Congress should create a United States Economic Competitiveness Commission.

One step Congress could take to bolster U.S. traded sector competitiveness would be to create a 13-member United States Economic Competitiveness Commission, which would release a report every other year providing an independent assessment of the competitiveness of the U.S. economy (particularly its traded sectors, including but not limited to manufacturing) in the global marketplace. The report would offer targeted recommendations to improve U.S. competitiveness across key economic sectors. Senate and House Republican and Democrat leaders would each appoint three members and the Administration one member.

Congress should create a new traded sector analysis unit within the federal government.

There is no entity in the federal government tasked with performing competitiveness analysis. The statistical agencies see their job as accumulating facts; not analyzing them.
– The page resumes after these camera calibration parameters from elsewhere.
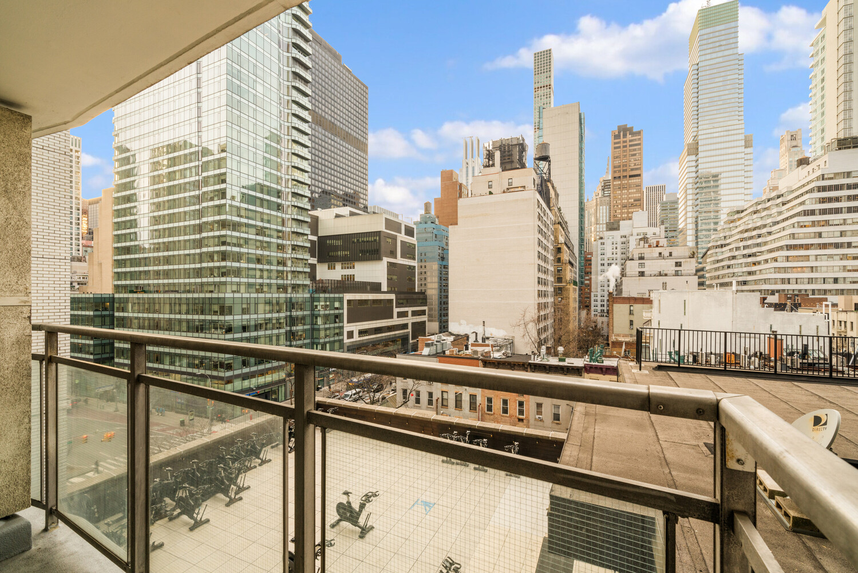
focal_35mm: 15
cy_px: 286
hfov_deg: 100.4
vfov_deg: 77.3
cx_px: 429
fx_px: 358
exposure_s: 1/13
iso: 400
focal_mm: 15
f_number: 11
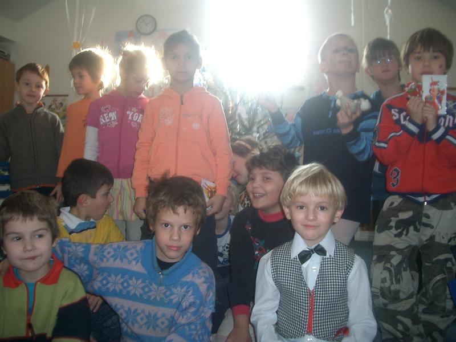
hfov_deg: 52.6
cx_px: 228
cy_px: 171
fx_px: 461
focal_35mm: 35
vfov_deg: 40.7
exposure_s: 1/40
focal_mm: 5.8
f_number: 2.6
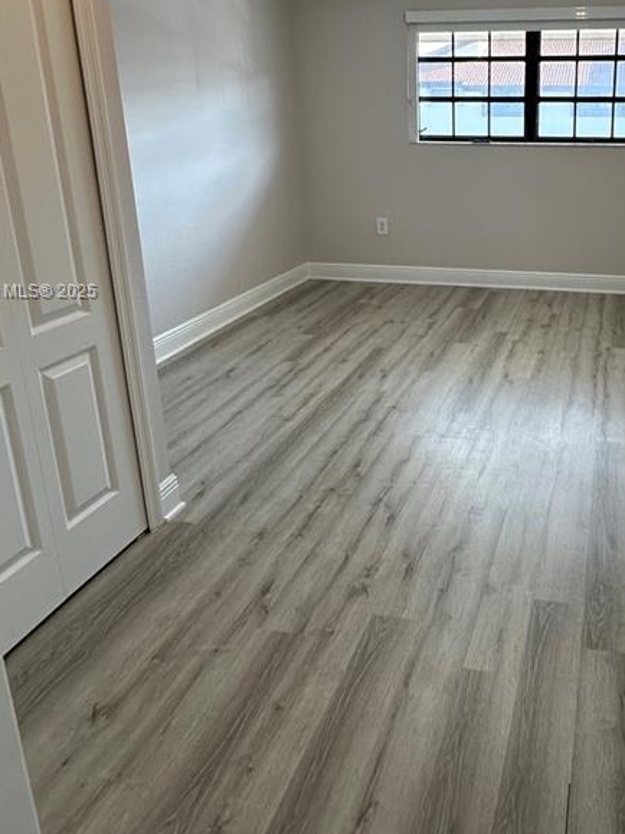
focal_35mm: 29
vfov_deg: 60.5
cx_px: 481
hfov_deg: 46.2
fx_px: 698
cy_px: 292
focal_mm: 2.22
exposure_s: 1/120
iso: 100
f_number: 2.2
To remedy this, Congress should task the National Institute of Standards and Technology with the creation of a new traded sector analysis unit which prioritizes interpretation and analysis over collection and aggregation. This new entity should have two core functions. The first would be to regularly assess important aspects of overall U.S. traded sector competitiveness (e.g., trends in FDI, growth of traded sector jobs and output, changes in global market share of U.S. traded sectors, etc.). The second would be to focus on select traded sectors that are critical to the United States’ economic future (sectors where the United States has some competitive edge and where value added and wages are higher than average) and develop strategic road maps (by coordinating with DoD, DoE, NSF, and industry leaders) of how the federal government can promote the competitiveness of these sectors.

Congress should restore funding for the International Labor Comparisons (ILC) program at the Bureau of Labor Statistics.
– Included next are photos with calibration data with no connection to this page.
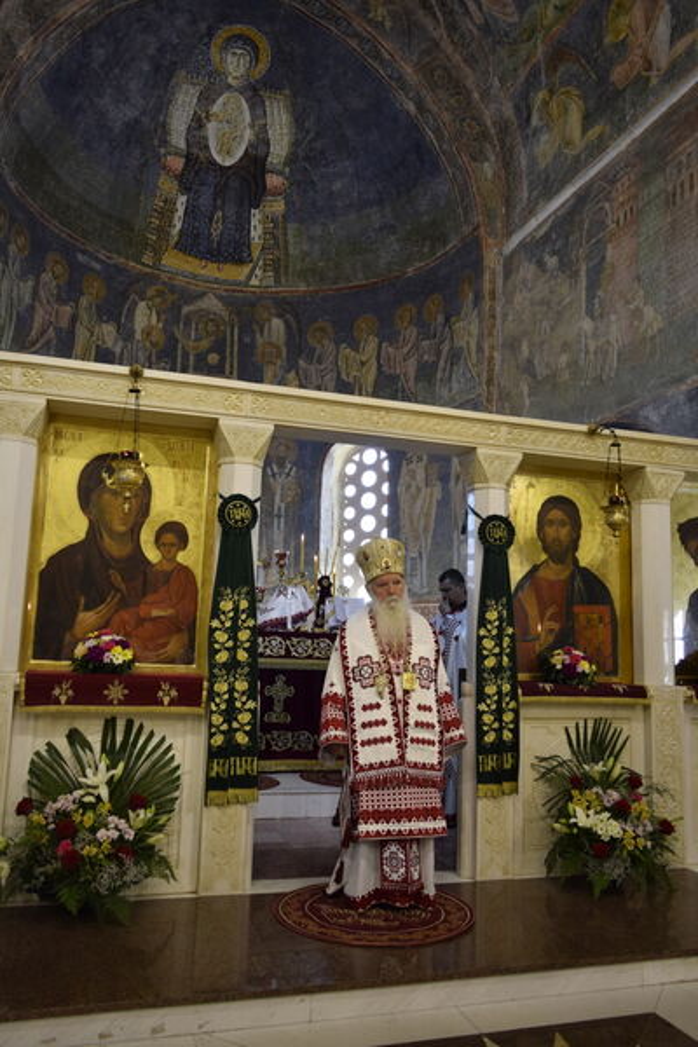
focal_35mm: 27
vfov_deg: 67.4
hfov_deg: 47.9
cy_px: 524
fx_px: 785
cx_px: 349
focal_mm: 18
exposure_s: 1/60
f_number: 4
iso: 640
BLS’s International Labor Comparisons program adjusts foreign data to a common framework, allowing one to compare the traded sector health and competitiveness of the United States against that of other countries. The ILC data provides complete and comparable time series for extremely useful indicators including manufacturing output, hours, compensation, and productivity, as well as labor force, employment, price, and industry statistics. Funding for the ILC program was terminated by the 2013 sequestration, yet this data is critical to understanding U.S. economic competitiveness, and should be restored by Congress immediately.

Congress should streamline regulatory compliance procedures for companies.

The length of time and amount of money businesses must spend navigating the complex regulatory permitting process is a serious disincentive to invest in traded sector industries in the United States. The Department of Commerce should establish a one-stop shop to help companies navigate the complex U.S. regulatory framework and expedite the permitting process. It should also develop an online “Turbo Regulation” application that allows companies to complete the required “paperwork” in an easy to fill out Web form over the Internet.